Questions:
(A) Decide whether each statement agrees with the passage on Penguin and library ebooks. For each, answer yes or no and quote the words from the passage that decide it.
(i) Penguin is suspending Kindle lending for all of its books.
(ii) The writer sees titles staying on a Kindle as mainly an opening for widespread piracy.
(iii) OverDrive is described as Amazon's prime vendor.
(B) Pick up the passage on Penguin and library ebooks after its last sentence and write what comes next.

Text:
* * * * * * * * *
Angry Penguins

It seems that the newest line in that sandy area between big publishers and Amazon—or big publishers and OverDrive, to put a finer point on it, or big publishers and libraries, if you want to feel really paranoid—has been drawn. The artist this time in Penguin Group USA, which has announced that it’s pulling its new ebook titles from libraries, and suspending Kindle lending for all its books, citing security issues with OverDrive, leading software for library ebooks and Amazon’s prime vendor. Apparently titles stay archived on a user’s Kindle until the WiFi is reactivated, although this seems to be more a glitch than an opportunity for widespread piracy—I defer to Library Journal’s Digital Shift, which parses the issues pretty thoroughly.
* * * * * * * * *
Supplied entries:
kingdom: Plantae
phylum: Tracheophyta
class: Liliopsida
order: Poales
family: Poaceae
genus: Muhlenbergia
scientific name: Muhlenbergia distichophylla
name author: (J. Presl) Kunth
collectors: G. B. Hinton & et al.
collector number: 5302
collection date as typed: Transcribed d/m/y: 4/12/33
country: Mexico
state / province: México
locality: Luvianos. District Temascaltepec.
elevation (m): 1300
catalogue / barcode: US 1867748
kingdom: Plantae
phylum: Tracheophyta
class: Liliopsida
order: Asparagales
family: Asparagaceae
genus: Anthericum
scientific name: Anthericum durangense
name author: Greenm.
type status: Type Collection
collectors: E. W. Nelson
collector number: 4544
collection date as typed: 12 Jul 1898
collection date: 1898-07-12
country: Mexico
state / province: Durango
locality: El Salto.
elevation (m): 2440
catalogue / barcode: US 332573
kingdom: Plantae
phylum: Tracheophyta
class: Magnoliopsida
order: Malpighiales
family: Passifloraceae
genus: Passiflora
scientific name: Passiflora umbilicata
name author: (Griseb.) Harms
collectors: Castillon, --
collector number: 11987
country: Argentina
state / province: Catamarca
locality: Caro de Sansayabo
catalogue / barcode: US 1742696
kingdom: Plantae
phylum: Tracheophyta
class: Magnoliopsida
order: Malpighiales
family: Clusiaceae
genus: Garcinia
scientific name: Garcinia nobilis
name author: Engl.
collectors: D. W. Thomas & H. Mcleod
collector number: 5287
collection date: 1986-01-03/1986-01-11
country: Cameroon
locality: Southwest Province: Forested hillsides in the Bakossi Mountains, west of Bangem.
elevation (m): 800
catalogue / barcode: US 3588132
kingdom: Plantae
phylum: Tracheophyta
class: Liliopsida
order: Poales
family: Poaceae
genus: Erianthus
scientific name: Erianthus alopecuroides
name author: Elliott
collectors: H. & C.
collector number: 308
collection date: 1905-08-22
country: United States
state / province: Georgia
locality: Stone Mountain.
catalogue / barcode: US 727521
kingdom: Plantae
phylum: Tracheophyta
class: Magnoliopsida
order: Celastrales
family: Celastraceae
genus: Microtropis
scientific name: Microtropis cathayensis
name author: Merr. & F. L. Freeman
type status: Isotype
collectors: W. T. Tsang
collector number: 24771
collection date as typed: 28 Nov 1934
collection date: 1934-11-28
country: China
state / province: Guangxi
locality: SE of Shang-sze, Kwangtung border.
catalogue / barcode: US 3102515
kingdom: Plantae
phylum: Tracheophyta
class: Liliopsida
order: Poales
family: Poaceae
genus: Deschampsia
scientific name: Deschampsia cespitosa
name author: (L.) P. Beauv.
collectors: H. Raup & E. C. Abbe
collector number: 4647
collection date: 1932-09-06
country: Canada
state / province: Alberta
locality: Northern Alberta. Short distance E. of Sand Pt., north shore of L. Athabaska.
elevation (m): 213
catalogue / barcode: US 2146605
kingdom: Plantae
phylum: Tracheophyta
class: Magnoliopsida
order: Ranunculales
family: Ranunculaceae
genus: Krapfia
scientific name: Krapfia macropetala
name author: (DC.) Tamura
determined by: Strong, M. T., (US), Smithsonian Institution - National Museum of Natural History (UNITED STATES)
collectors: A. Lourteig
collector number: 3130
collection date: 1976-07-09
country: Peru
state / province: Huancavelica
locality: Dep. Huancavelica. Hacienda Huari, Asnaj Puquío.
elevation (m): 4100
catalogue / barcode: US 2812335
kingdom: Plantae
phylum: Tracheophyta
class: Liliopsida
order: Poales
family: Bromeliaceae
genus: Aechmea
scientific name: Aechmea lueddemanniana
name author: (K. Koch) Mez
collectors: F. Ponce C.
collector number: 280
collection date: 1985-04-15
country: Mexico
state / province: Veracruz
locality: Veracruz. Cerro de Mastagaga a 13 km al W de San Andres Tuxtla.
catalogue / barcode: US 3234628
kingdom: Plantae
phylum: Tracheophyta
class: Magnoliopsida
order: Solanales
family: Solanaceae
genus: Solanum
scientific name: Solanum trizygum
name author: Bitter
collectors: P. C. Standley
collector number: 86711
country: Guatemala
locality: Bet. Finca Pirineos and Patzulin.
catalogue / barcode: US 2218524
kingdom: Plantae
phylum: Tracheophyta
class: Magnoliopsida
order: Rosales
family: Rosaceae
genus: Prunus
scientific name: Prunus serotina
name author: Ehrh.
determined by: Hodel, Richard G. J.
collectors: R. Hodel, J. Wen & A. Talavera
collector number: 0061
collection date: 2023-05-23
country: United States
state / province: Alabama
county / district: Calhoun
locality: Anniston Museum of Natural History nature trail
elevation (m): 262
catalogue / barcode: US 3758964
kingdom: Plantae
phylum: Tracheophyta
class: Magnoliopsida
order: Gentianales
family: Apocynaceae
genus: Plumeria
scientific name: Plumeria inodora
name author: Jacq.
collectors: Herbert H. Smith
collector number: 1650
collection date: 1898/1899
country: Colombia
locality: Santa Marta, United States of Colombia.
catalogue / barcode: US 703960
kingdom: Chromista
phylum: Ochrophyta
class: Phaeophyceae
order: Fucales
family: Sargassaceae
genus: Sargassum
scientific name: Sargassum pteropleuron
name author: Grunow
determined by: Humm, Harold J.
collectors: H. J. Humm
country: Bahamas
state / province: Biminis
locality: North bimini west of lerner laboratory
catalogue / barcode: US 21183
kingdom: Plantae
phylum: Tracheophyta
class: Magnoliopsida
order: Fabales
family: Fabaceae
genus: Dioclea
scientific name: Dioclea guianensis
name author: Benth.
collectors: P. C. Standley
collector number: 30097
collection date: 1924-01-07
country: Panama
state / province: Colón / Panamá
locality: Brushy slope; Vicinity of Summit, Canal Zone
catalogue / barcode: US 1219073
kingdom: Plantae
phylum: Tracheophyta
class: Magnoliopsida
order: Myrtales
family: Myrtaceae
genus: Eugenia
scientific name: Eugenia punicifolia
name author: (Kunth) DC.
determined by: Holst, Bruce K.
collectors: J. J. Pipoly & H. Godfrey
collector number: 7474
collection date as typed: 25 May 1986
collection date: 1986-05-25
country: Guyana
* * * * * * * * *
Solved tasks:
(A)
(i) Yes: "suspending Kindle lending for all its books"
(ii) No: "this seems to be more a glitch than an opportunity for widespread piracy"
(iii) Yes: "OverDrive, leading software for library ebooks and Amazon’s prime vendor"

(B)
In Penguin’s statement, media relations manager Erica Glass says:

Penguin has been a long-time supporter of libraries with both physical and digital editions of our books. We have always placed a high value on the role that libraries can play in connecting our authors with our readers. However, due to new concerns about the security of our digital editions, we find it necessary to delay the availability of our new titles in the digital format while we resolve these concerns with our business partners. Penguin’s aim is to always connect writers and readers, and with that goal in mind, we remain committed to working closely with our business partners and the library community to forge a distribution model that is secure and viable. In the meantime, we want to assure you that physical editions of our new titles will continue to be available in libraries everywhere.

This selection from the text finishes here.